***** 本文 *****
24日、某出版社のアルバイト面接へ。そののち、知り合いと飯田橋で待ち合わせ。時間が余っていたので、神楽坂を遊歩。ランチで利用したいお店がたくさん。


25日、比較的近くに住んでいる院の先輩お二人と食事。中華を食す。小平英文学会?Oさんは18世紀文学研究(スターン)、Mさんは19世紀末の思想とワイルド研究。ほんとうに優秀な方々で、話はすべて勉強になる。留学のこと(特にアメリカ事情)や修論のことをお聞きしたり、Mさんのちょっとマゾヒスティックでやんちゃな飼い犬やカフェでの勉強の話題を。とりわけ世紀末の話は聞くたびに勉強になるなあ。イギリスの思想・哲学もきちんと押さえなければ(ぼくって押さえないといけないことだらけ)。
 店員のおっちゃんに「疲れた顔してんね」と言われる。

26日、美容院へ。さっぱり。デコ出し。前髪下ろしてると福が入ってこないって中華屋のおっちゃんが前日言ってたのはあまり関係ない。
 のちに、新興宗教の講演会へ(文字通りではありませんよ、一応)。

27日、社会人のKさんとお食事。西麻布で串焼きを食す。通りからは発見しづらい店構えにいささかたじろぐ。牛、豚、鳥とあまりにも旨い肉だったので、自分の馬鹿舌が溶けてなくなってしまうかと思った。そして、締めに食べた親子丼は頬に穴をあけかねないダシの上品さと炭火の香り。ああこんな稚拙な文章でも書きながらつい涎がでる・・・。食事で「体力」を、会話で「知恵」をつけて頂きました。ごちそうさまでした。
*****
▶ _やること_
**A)** 本文で、Oさんの研究対象は何とされていますか。
**B)** 本文の「のちに、新興宗教の講演会へ(文字通りではありませんよ、一応)。」から「ました。ごちそうさまでした。」までを、両端の語句も含めてそのまま書き写してください。
***** 入力データ *****
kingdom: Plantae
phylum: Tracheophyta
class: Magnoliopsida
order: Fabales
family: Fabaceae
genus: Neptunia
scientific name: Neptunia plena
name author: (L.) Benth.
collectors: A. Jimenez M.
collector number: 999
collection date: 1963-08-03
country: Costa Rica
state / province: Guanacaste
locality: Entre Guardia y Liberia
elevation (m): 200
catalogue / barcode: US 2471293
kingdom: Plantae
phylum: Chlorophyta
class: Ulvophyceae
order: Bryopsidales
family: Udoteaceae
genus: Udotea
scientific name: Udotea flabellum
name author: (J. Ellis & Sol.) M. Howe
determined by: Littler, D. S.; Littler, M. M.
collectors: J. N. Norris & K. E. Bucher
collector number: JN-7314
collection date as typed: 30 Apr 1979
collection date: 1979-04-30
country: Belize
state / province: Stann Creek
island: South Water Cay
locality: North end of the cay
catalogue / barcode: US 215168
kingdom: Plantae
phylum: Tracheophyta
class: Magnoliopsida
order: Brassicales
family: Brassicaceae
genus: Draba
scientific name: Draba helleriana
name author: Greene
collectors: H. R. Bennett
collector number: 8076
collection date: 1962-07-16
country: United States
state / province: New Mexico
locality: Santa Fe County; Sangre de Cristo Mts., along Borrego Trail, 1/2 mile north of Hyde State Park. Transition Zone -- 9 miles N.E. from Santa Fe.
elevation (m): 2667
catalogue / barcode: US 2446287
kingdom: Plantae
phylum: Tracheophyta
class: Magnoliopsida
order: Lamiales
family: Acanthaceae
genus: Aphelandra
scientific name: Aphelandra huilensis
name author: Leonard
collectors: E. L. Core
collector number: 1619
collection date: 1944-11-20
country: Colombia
*****
▶ _解答_
**A)** 18世紀文学研究(スターン)です。

**B)**
のちに、新興宗教の講演会へ(文字通りではありませんよ、一応)。

27日、社会人のKさんとお食事。西麻布で串焼きを食す。通りからは発見しづらい店構えにいささかたじろぐ。牛、豚、鳥とあまりにも旨い肉だったので、自分の馬鹿舌が溶けてなくなってしまうかと思った。そして、締めに食べた親子丼は頬に穴をあけかねないダシの上品さと炭火の香り。ああこんな稚拙な文章でも書きながらつい涎がでる・・・。食事で「体力」を、会話で「知恵」をつけて頂きました。ごちそうさまでした。